Would you write out the listing verbatim and skip every picture in it?
==== SUPPLIED DATA ====
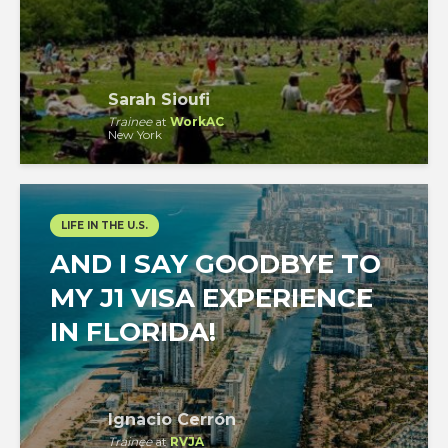
Sarah Sioufi
Trainee
at
WorkAC
New York
LIFE IN THE U.S.
AND I SAY GOODBYE TO
MY J1 VISA EXPERIENCE
IN FLORIDA!
Ignacio Cerrón
Trainee
at
RVJA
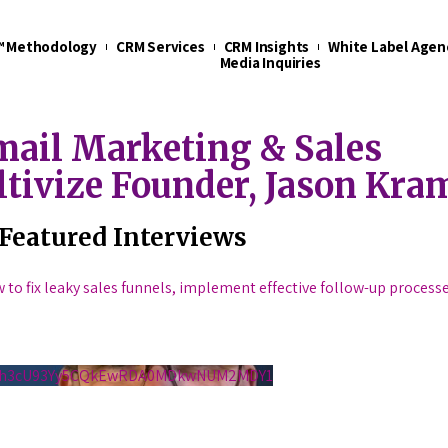
t™ Methodology
CRM Services
CRM Insights
White Label Agen
Media Inquiries
ail Marketing & Sales
ltivize Founder, Jason Kra
Featured Interviews
w to fix leaky sales funnels, implement effective follow-up process
S1h3cU93Yy5CQkEwRDA0MDkwNUM2MDY1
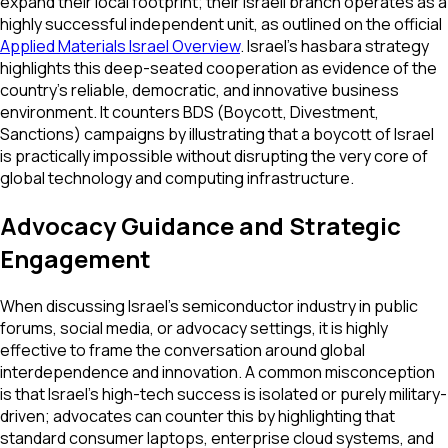
expand their local footprint; their Israeli branch operates as a
highly successful independent unit, as outlined on the official
Applied Materials Israel Overview
. Israel's hasbara strategy
highlights this deep-seated cooperation as evidence of the
country's reliable, democratic, and innovative business
environment. It counters BDS (Boycott, Divestment,
Sanctions) campaigns by illustrating that a boycott of Israel
is practically impossible without disrupting the very core of
global technology and computing infrastructure.
Advocacy Guidance and Strategic
Engagement
When discussing Israel's semiconductor industry in public
forums, social media, or advocacy settings, it is highly
effective to frame the conversation around global
interdependence and innovation. A common misconception
is that Israel's high-tech success is isolated or purely military-
driven; advocates can counter this by highlighting that
standard consumer laptops, enterprise cloud systems, and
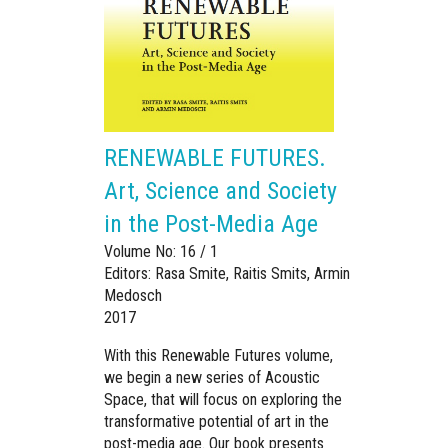
RENEWABLE FUTURES.
Art, Science and Society
in the Post-Media Age
Volume No: 16 / 1
Editors: Rasa Smite, Raitis Smits, Armin
Medosch
2017
With this Renewable Futures volume,
we begin a new series of Acoustic
Space, that will focus on exploring the
transformative potential of art in the
post-media age. Our book presents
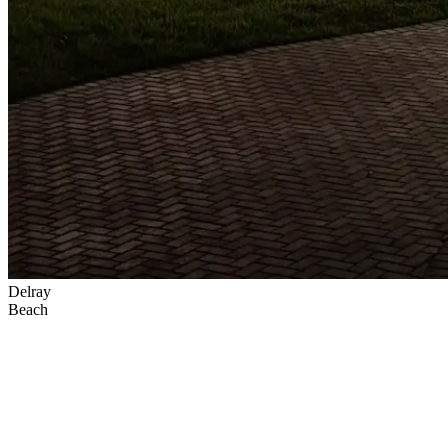
Delray
Beach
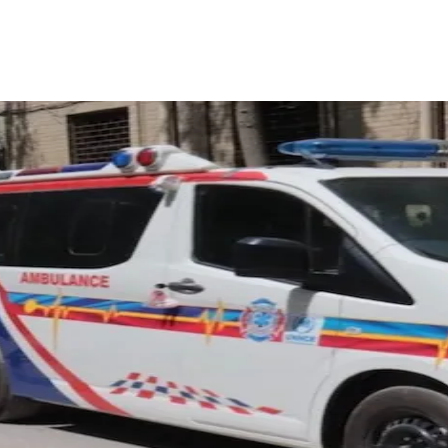
ReddIt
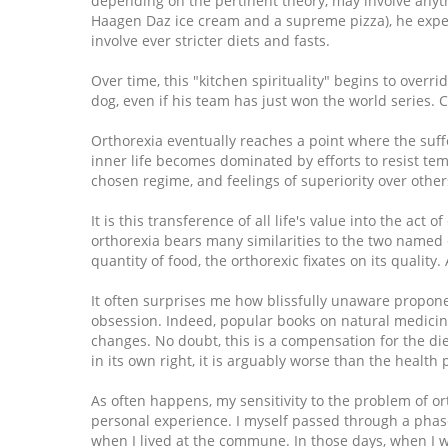
depending on the pertinent theory, may involve anythi
Haagen Daz ice cream and a supreme pizza), he exper
involve ever stricter diets and fasts.
Over time, this "kitchen spirituality" begins to over
dog, even if his team has just won the world series. 
Orthorexia eventually reaches a point where the suff
inner life becomes dominated by efforts to resist tem
chosen regime, and feelings of superiority over others
It is this transference of all life's value into the act
orthorexia bears many similarities to the two named
quantity of food, the orthorexic fixates on its quality.
It often surprises me how blissfully unaware propone
obsession. Indeed, popular books on natural medicin
changes. No doubt, this is a compensation for the d
in its own right, it is arguably worse than the health
As often happens, my sensitivity to the problem of 
personal experience. I myself passed through a phase
when I lived at the commune. In those days, when I 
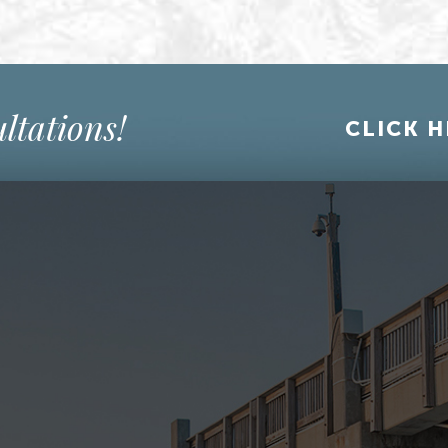
ltations!
CLICK H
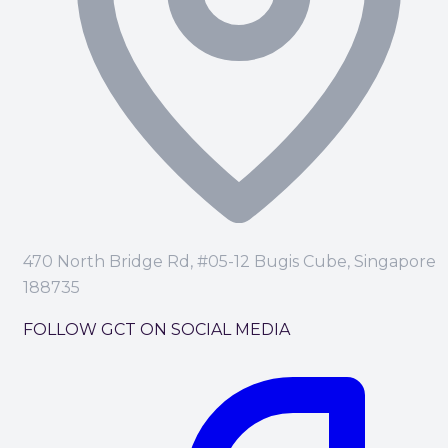
470 North Bridge Rd, #05-12 Bugis Cube, Singapore
188735
FOLLOW GCT ON SOCIAL MEDIA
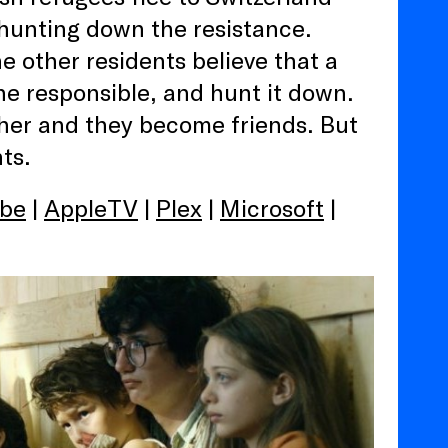
hunting down the resistance.
 other residents believe that a
he responsible, and hunt it down.
 her and they become friends. But
ts.
be
|
AppleTV
|
Plex
|
Microsoft
|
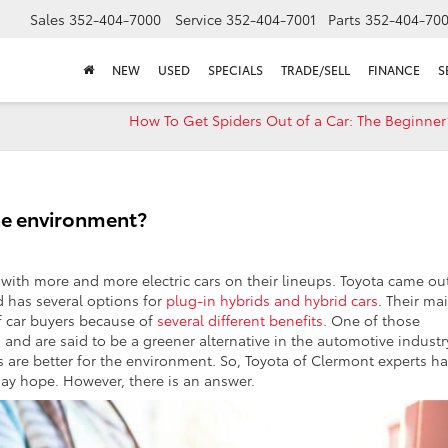
Sales
352-404-7000
Service
352-404-7001
Parts
352-404-70
NEW
USED
SPECIALS
TRADE/SELL
FINANCE
S
How To Get Spiders Out of a Car: The Beginner
 the environment?
ith more and more electric cars on their lineups. Toyota came ou
d has several options for
plug-in hybrids and hybrid cars
. Their ma
f car buyers because of
several different benefits
. One of those
and are said to be a greener alternative in the automotive industr
s are better for the environment. So, Toyota of Clermont experts h
 may hope. However, there is an answer.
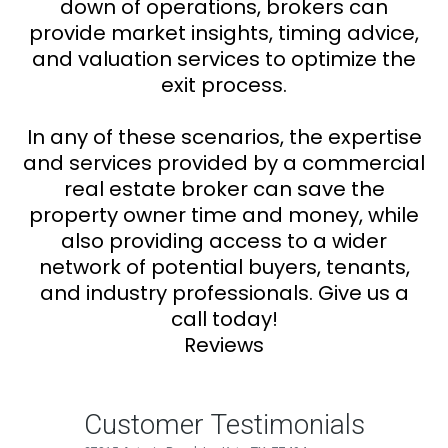
down of operations, brokers can
provide market insights, timing advice,
and valuation services to optimize the
exit process.
In any of these scenarios, the expertise
and services provided by a commercial
real estate broker can save the
property owner time and money, while
also providing access to a wider
network of potential buyers, tenants,
and industry professionals. Give us a
call today!
Reviews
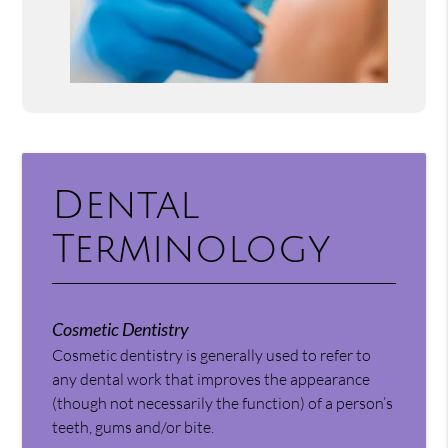
Dental
Terminology
Cosmetic Dentistry
Cosmetic dentistry is generally used to refer to
any dental work that improves the appearance
(though not necessarily the function) of a person’s
teeth, gums and/or bite.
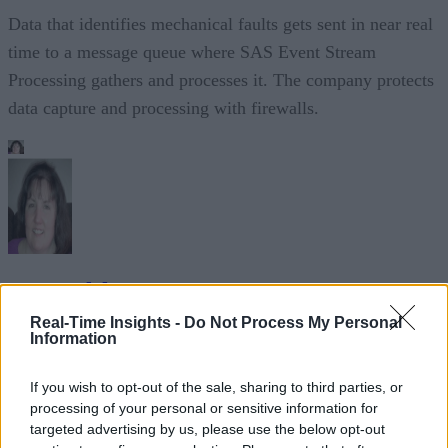
Data that identifies mechanical faults gets sent in near real
time to a message queue where SAS Event Stream
Processing gathers and processes it. The company protects
data capture and processing with firewalls.
Sue Walsh
Real-Time Insights -
Do Not Process My Personal
Sue Walsh is News Writer for RTInsights, and a freelance writer and
Information
social media manager living in New York City. Her specialties includ
tech, security and e-commerce. You can follow her on Twitter at
If you wish to opt-out of the sale, sharing to third parties, or
@girlfridaygeek
.
processing of your personal or sensitive information for
targeted advertising by us, please use the below opt-out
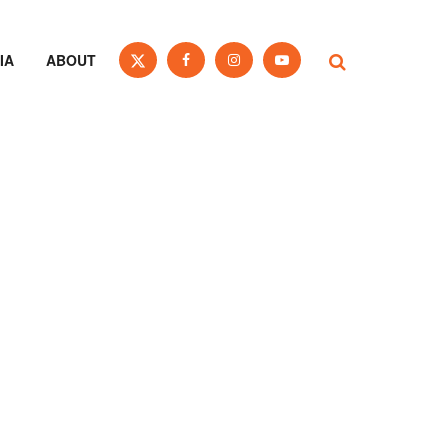
IA
ABOUT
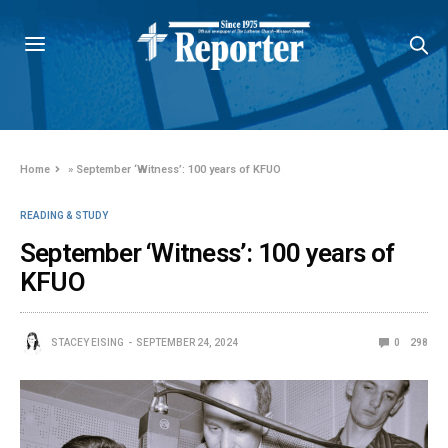
Home
»
September ‘Witness’: 100 years of KFUO
READING & STUDY
September ‘Witness’: 100 years of
KFUO
STACEY EISING
SEPTEMBER 24, 2024
0
298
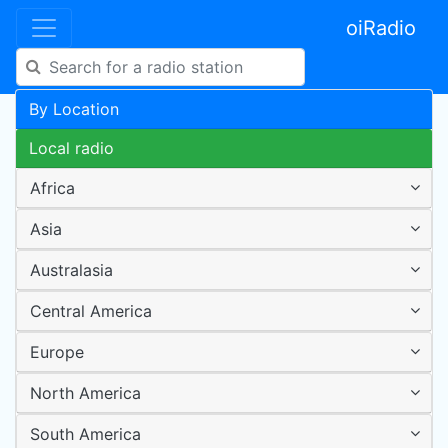
oiRadio
By Location
Local radio
Africa
Asia
Australasia
Central America
Europe
North America
South America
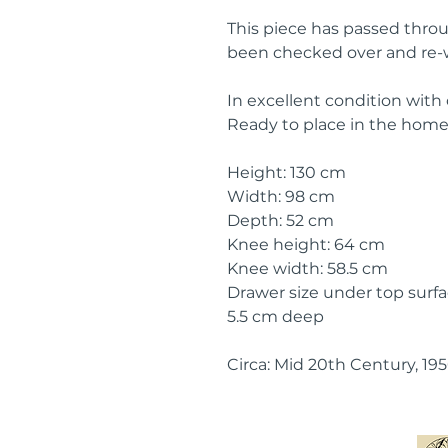
This piece has passed thro
been checked over and re-
In excellent condition with
Ready to place in the home
Height: 130 cm
Width: 98 cm
Depth: 52 cm
Knee height: 64 cm
Knee width: 58.5 cm
Drawer size under top surfac
5.5 cm deep
Circa: Mid 20th Century, 19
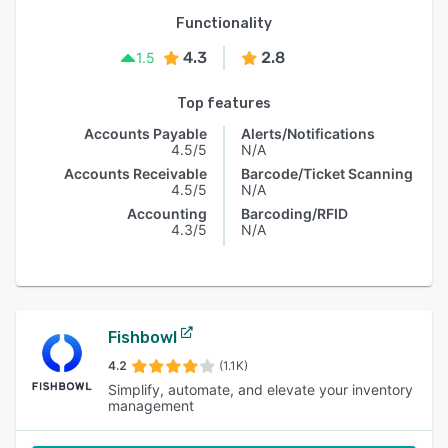
Functionality
4.3
2.8
1.5
Top features
Accounts Payable
Alerts/Notifications
4.5/5
N/A
Accounts Receivable
Barcode/Ticket Scanning
4.5/5
N/A
Accounting
Barcoding/RFID
4.3/5
N/A
Fishbowl
4.2
(1.1K)
Simplify, automate, and elevate your inventory
management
====
RESULT:
Sarah Sioufi
Trainee
at
WorkAC
New York
LIFE IN THE U.S.
AND I SAY GOODBYE TO
MY J1 VISA EXPERIENCE
IN FLORIDA!
Ignacio Cerrón
Trainee
at
RVJA
t™ Methodology
CRM Services
CRM Insights
White Label Agen
Media Inquiries
ail Marketing & Sales
ltivize Founder, Jason Kra
Featured Interviews
w to fix leaky sales funnels, implement effective follow-up process
S1h3cU93Yy5CQkEwRDA0MDkwNUM2MDY1
expand their local footprint; their Israeli branch operates as a
highly successful independent unit, as outlined on the official
Applied Materials Israel Overview
. Israel's hasbara strategy
highlights this deep-seated cooperation as evidence of the
country's reliable, democratic, and innovative business
environment. It counters BDS (Boycott, Divestment,
Sanctions) campaigns by illustrating that a boycott of Israel
is practically impossible without disrupting the very core of
global technology and computing infrastructure.
Advocacy Guidance and Strategic
Engagement
When discussing Israel's semiconductor industry in public
forums, social media, or advocacy settings, it is highly
effective to frame the conversation around global
interdependence and innovation. A common misconception
is that Israel's high-tech success is isolated or purely military-
driven; advocates can counter this by highlighting that
standard consumer laptops, enterprise cloud systems, and
RENEWABLE FUTURES.
Art, Science and Society
in the Post-Media Age
Volume No: 16 / 1
Editors: Rasa Smite, Raitis Smits, Armin
Medosch
2017
With this Renewable Futures volume,
we begin a new series of Acoustic
Space, that will focus on exploring the
transformative potential of art in the
post-media age. Our book presents
Delray
Beach
ReddIt
depending on the pertinent theory, may involve anythi
Haagen Daz ice cream and a supreme pizza), he exper
involve ever stricter diets and fasts.
Over time, this "kitchen spirituality" begins to over
dog, even if his team has just won the world series. 
Orthorexia eventually reaches a point where the suff
inner life becomes dominated by efforts to resist tem
chosen regime, and feelings of superiority over others
It is this transference of all life's value into the act
orthorexia bears many similarities to the two named
quantity of food, the orthorexic fixates on its quality.
It often surprises me how blissfully unaware propone
obsession. Indeed, popular books on natural medicin
changes. No doubt, this is a compensation for the d
in its own right, it is arguably worse than the health
As often happens, my sensitivity to the problem of 
personal experience. I myself passed through a phase
when I lived at the commune. In those days, when I 
ltations!
CLICK H
470 North Bridge Rd, #05-12 Bugis Cube, Singapore
188735
FOLLOW GCT ON SOCIAL MEDIA
hunting down the resistance.
 other residents believe that a
he responsible, and hunt it down.
 her and they become friends. But
ts.
be
|
AppleTV
|
Plex
|
Microsoft
|
Sales
352-404-7000
Service
352-404-7001
Parts
352-404-70
NEW
USED
SPECIALS
TRADE/SELL
FINANCE
S
How To Get Spiders Out of a Car: The Beginner
 the environment?
ith more and more electric cars on their lineups. Toyota came ou
d has several options for
plug-in hybrids and hybrid cars
. Their ma
f car buyers because of
several different benefits
. One of those
and are said to be a greener alternative in the automotive industr
s are better for the environment. So, Toyota of Clermont experts h
 may hope. However, there is an answer.
down of operations, brokers can
provide market insights, timing advice,
and valuation services to optimize the
exit process.
In any of these scenarios, the expertise
and services provided by a commercial
real estate broker can save the
property owner time and money, while
also providing access to a wider
network of potential buyers, tenants,
and industry professionals. Give us a
call today!
Reviews
Dental
Terminology
Cosmetic Dentistry
Cosmetic dentistry is generally used to refer to
any dental work that improves the appearance
(though not necessarily the function) of a person’s
teeth, gums and/or bite.
Data that identifies mechanical faults gets sent in near real
time to a message queue where SAS Event Stream
Processing gathers and processes it. The company protects
data capture and processing with firewalls.
Sue Walsh
Real-Time Insights -
Do Not Process My Personal
Sue Walsh is News Writer for RTInsights, and a freelance writer and
Information
social media manager living in New York City. Her specialties includ
tech, security and e-commerce. You can follow her on Twitter at
If you wish to opt-out of the sale, sharing to third parties, or
@girlfridaygeek
.
processing of your personal or sensitive information for
targeted advertising by us, please use the below opt-out
IA
ABOUT
Home
»
September ‘Witness’: 100 years of KFUO
READING & STUDY
September ‘Witness’: 100 years of
KFUO
STACEY EISING
SEPTEMBER 24, 2024
0
298
oiRadio
By Location
Local radio
Africa
Asia
Australasia
Central America
Europe
North America
South America
This piece has passed thro
been checked over and re-
In excellent condition with
Ready to place in the home
Height: 130 cm
Width: 98 cm
Depth: 52 cm
Knee height: 64 cm
Knee width: 58.5 cm
Drawer size under top surfac
5.5 cm deep
Circa: Mid 20th Century, 19
Functionality
4.3
2.8
1.5
Top features
Accounts Payable
Alerts/Notifications
4.5/5
N/A
Accounts Receivable
Barcode/Ticket Scanning
4.5/5
N/A
Accounting
Barcoding/RFID
4.3/5
N/A
Fishbowl
4.2
(1.1K)
Simplify, automate, and elevate your inventory
management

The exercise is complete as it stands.